Pero, ¿qué tan cerca puedes estar de la más horrenda realidad, por simulada que sea, sin incomodarte por tu pasividad? ¿Cómo puedes hacerlo sin sentirte como un espectador pasivo que ve, entre los hoyos de una muralla, el patio de los prisioneros, para disfrutar mejor tu libertad? Observar este dolor en un museo causa un enorme golpe de realidad porque señala la distancia privilegiada de quien puede ver esta instalación y de quien contó su historia para que fuera posible.
Esta experiencia nos obliga a vernos como mexicanos y como seres humanos, como cómplices de los horrores de este mundo. Al mismo tiempo, esta obra no culpa, no señala con el dedo, no denuncia. Aquí, como con un espejo, la superficie reflejante no juzga, sino que propone los elementos de un juicio.
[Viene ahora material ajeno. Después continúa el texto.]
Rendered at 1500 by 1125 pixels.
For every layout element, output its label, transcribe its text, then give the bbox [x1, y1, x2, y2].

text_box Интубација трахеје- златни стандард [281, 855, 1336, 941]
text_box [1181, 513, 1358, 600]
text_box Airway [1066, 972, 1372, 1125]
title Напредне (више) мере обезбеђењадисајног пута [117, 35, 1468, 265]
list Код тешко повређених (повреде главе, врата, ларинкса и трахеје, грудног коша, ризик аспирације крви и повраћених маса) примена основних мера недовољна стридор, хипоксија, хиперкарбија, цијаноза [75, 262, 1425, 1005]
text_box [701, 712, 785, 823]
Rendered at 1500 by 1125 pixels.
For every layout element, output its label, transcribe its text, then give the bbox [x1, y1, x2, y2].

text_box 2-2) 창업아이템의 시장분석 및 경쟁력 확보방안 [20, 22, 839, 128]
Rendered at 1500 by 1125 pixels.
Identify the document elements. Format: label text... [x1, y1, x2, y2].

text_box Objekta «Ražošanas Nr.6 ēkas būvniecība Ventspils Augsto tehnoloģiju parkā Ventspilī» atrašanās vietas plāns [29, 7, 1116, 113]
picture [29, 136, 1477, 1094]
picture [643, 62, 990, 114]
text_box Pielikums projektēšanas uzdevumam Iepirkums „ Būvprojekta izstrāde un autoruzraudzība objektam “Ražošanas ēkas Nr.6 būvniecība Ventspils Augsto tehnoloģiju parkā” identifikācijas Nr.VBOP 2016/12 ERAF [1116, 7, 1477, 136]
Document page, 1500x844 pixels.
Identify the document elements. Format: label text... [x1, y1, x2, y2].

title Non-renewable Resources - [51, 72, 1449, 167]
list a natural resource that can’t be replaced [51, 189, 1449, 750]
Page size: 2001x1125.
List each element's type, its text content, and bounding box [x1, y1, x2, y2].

Al salir de la instalación no pensaba en la vida de los otros, pensaba en la mía. Pensaba en que no soportaría esos horrores, en que no entiendo estas tragedias; en que no puedo concebir en mi inmensa y ególatra pequeñez, el dolor extendido, tan general, tan enorme, de otros seres humanos en desgracia.
Frente a mí había un espejo invisible que me dijo de pronto lo que pensé que era evidente: el mundo siempre es más horrendo de lo que imaginamos.
Dr. Álvaro de Lachica y Bonilla
Comisión Ciudadana de Derechos Humanos del Noroeste, A.C.